Teks Bacaan -
^^^^

Audit dan model bisnis
Dalam kesempatan yang sama, Menteri BUMN Erick Thohir mengatakan, pandemi Covid-19 memang membuat kinerja mayoritas perusahaan milik BUMN anjlok. Laba konsolidasi yang diperoleh seluruh perusahaan BUMN pada 2020 diperkirakan hanya Rp 28 triliun atau turun 77 persen dibandingkan dengan realisasi laba bersih perusahaan BUMN pada 2019 yang mencapai Rp 124 triliun.
”Sementara itu, pendapatan dari semua BUMN ditaksir mencapai Rp 1.200 triliun pada 2020, turun 25 persen dibandingkan dengan 2019 yang sebesar Rp 1.600 triliun akibat pandemi Covid-19,” katanya.
Terkait dengan Garuda Indonesia, Erick yakin bahwa beban terbesarnya adalah lessor. Ada 36 lessor yang harus dipetakan ulang, mana lessor lama yang terlibat dalam kasus korupsi tempo dulu dan lessor yang benar-benar bersih, tetapi tetap menetapkan biaya sewa yang kemahalan. Semuanya akan dinegosiasi ulang.
Menurut Erick, Garuda perlu mengubah modal bisnisnya agar lebih fokus pada penerbangan domestik. Pangsa pasar domestik sebelum pandemi sangat besar, yaitu 78 persen atau Rp 1.400 triliun, sedangkan penumpang mancanegara hanya berkontribusi 22 persen atau Rp 300 triliun.
”Untuk itu, kami telah berkoordinasi dengan Kementerian Perhubungan agar tidak membuka semua bandara-bandara di Indonesia bagi maskapai asing sehingga penerbangan-penerbangan lanjutan bisa dilayani oleh maskapai-maskapai domestik, termasuk Garuda Indonesia,” ujarnya.
Anggota Komisi VI DPR, Evita Nursanty, berharap pemerintah dan manajemen Garuda Indonesia membuat terobosan-terbosan yang luar biasa atau out of the box untuk menyelamatkan Garuda. Salah satunya adalah terobosan yang mampu meningkatkan penetrasi pasar penerbangan domestik.
Selain itu, untuk menyelesaikan persoalan fundamental Garuda, evaluasi rute penerbangan yang merugi serta audit arus kas dan biaya sewa pesawat perlu dilakukan. Perusahaan-perusahaan pelat merah, terutama Garuda Indonesia, perlu tim audit eksternal untuk melihat dan mengevaluasi kondisi keuangan mereka.
Sementara itu, anggota Komisi VI DPR, Deddy Yevri H Sitorus, menekankan, apa pun opsi penyelamatan Garuda, masalah fundamentalnya harus dibereskan juga. Pasalnya, kalau biaya operasional masih terus membengkak, upaya penyelamatan menjadi tidak berguna.
Salah satu masalah utama terkait dengan beban biaya ini adalah biaya sewa pesawat. Garuda memiliki 142 pesawat dan saat ini yang digunakan hanya 41 pesawat.

^^^^

Data Berikut -
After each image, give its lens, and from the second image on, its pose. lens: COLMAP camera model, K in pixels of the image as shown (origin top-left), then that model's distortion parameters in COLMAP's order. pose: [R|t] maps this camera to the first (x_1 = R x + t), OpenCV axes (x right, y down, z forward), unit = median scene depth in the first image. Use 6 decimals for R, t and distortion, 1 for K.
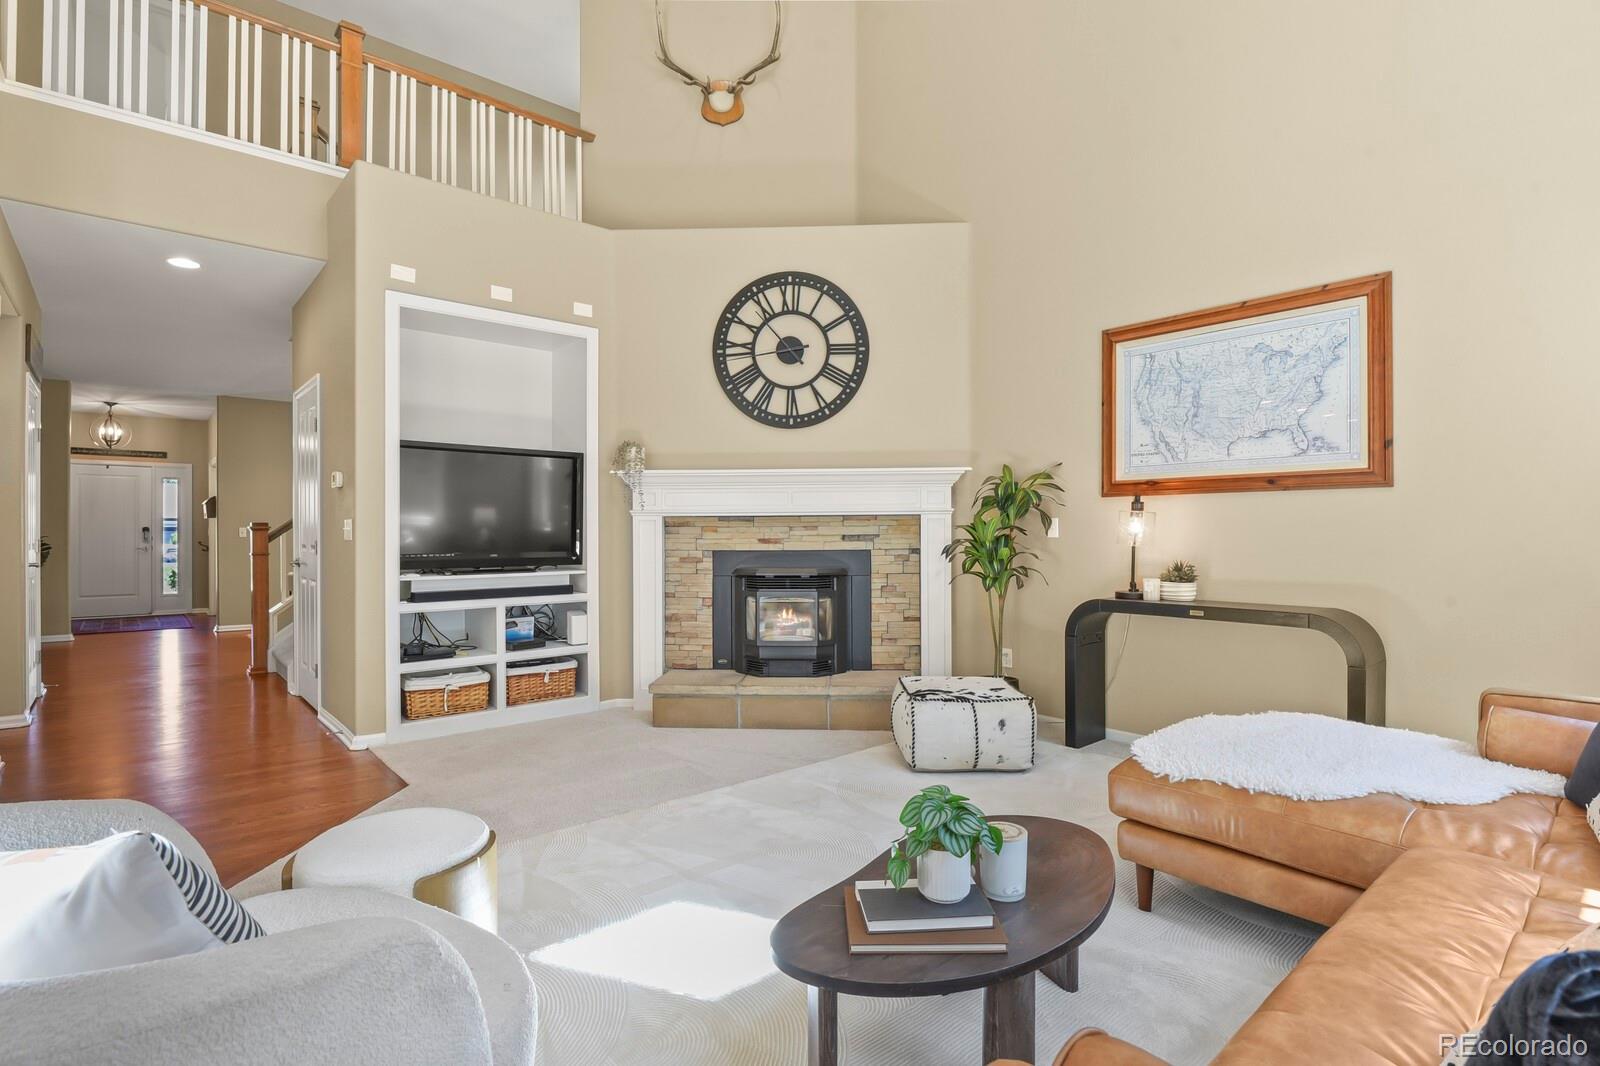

^^^^

Tugas Latihan -
[a] Tentukan apakah setiap pernyataan berikut sesuai dengan teks tentang Garuda Indonesia: (i) laba konsolidasi seluruh perusahaan BUMN pada 2020 diperkirakan Rp 28 triliun; (ii) Garuda saat ini menggunakan seluruh 142 pesawat yang dimilikinya; (iii) sebelum pandemi, penumpang mancanegara menyumbang 78 persen pangsa pasar. Jawab ya atau tidak untuk masing-masing, disertai kutipan persis dari teks yang menjadi penentunya.
[b] Salin tanpa perubahan bagian teks tentang Garuda Indonesia dari "Menurut Erick, Garuda" sampai "Rp 300 triliun.".

Kunci Jawaban -
[a]
(i) Ya: "Laba konsolidasi yang diperoleh seluruh perusahaan BUMN pada 2020 diperkirakan hanya Rp 28 triliun"
(ii) Tidak: "Garuda memiliki 142 pesawat dan saat ini yang digunakan hanya 41 pesawat."
(iii) Tidak: "sedangkan penumpang mancanegara hanya berkontribusi 22 persen atau Rp 300 triliun."

[b]
Menurut Erick, Garuda perlu mengubah modal bisnisnya agar lebih fokus pada penerbangan domestik. Pangsa pasar domestik sebelum pandemi sangat besar, yaitu 78 persen atau Rp 1.400 triliun, sedangkan penumpang mancanegara hanya berkontribusi 22 persen atau Rp 300 triliun.